Comment 27 Stefan Xenos

2004-10-15 16:45:05 EDT

Sounds good, Tod. I should have put these patches in bug 60117 to start with.

BTW, why do you need to fix bug 76391 to get SWT.VIRTUAL working? The SetData
callback shouldn't be necessary since you can use the current scroll position to
determine (much more efficiently) what needs to be populated.

Comment 28 Tod Creasey

2004-10-18 07:46:03 EDT

The lookup is O(1) for the remaining entries so whether I do it myself or 
after the callback there should be no difference in effeciency.

The issue with doing it myself is that all of the TableViewer code currently 
relies on there being a non null data (the Object we are representing) in all 
of the entries. It is a much lower risk (and more effecient) fix for me if I 
don't have to add null checking to all of the API that uses the elementMap.

Comment 29 Tod Creasey

2004-10-18 11:45:25 EDT

I have this ready now - it turns out I won't need any changes from SWT as it 
really only affected the new test suites I wrote.

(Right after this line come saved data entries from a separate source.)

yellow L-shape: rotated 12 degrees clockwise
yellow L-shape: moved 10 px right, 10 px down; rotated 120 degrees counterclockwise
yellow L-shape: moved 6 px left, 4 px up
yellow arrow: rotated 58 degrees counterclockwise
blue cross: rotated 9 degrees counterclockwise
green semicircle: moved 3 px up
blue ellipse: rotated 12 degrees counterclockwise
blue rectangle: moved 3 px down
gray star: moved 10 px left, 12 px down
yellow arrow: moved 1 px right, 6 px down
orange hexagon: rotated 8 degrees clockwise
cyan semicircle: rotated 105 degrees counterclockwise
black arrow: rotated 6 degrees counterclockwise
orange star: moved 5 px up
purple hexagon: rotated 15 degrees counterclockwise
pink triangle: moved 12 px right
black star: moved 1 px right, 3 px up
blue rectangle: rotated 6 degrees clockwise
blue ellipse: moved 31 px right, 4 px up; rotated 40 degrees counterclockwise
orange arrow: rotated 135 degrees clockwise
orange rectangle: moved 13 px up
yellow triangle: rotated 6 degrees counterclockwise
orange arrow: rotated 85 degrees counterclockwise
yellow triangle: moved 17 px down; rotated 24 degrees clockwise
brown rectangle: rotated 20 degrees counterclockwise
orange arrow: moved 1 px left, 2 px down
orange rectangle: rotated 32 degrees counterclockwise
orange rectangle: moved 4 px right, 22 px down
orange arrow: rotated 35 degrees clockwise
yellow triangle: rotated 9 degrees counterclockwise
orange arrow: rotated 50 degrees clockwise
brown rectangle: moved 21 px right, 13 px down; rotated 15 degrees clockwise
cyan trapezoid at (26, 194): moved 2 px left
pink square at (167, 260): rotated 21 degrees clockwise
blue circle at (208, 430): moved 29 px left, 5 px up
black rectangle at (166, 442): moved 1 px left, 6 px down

In the interest of safety I am not going to release this until tomorrow 
(October 19) so that it does not affect the integration build.

Comment 30 Stefan Xenos

2004-10-18 19:36:11 EDT

Please explain: how can you implement SetData in O(1) time when indexof(...)
runs in O(n)?

Comment 31 Ohmimi Monar

2004-10-19 06:50:13 EDT

TableViewer.java line 718
>items[i].setImage(new Image[table.getItemCount()]);//Clear all images
seems to be a typo. I think
>items[i].setImage(new Image[table.getColumnCount()]);//Clear all images
makes more sense.

Comment 32 Tod Creasey

2004-10-19 08:05:20 EDT

It is a hashtable lookup. There would have to be a lot of collision in the 
hashcodes for O(n)

Comment 33 Tod Creasey

2004-10-19 09:03:32 EDT

I have released the virtual support with some new test suites into HEAD.

Comment 34 Tod Creasey

2004-11-03 11:33:29 EST

Verified in 20041102

Comment 35 Genady Beryozkin

2004-11-25 14:17:24 EST

Tod - is it possible to patch Eclipse 3.0.1 with the new TableViewer code?
Does this feature depends on 3.1 functionality of other classes / plugins?

Comment 36 Tod Creasey

2004-11-25 14:47:07 EST

I would be reluctant to as I would like it to get more use first and have some 
feedback from SWT (who are doing this now). Usually we only patch a release 
with important fixes to defects rather than features.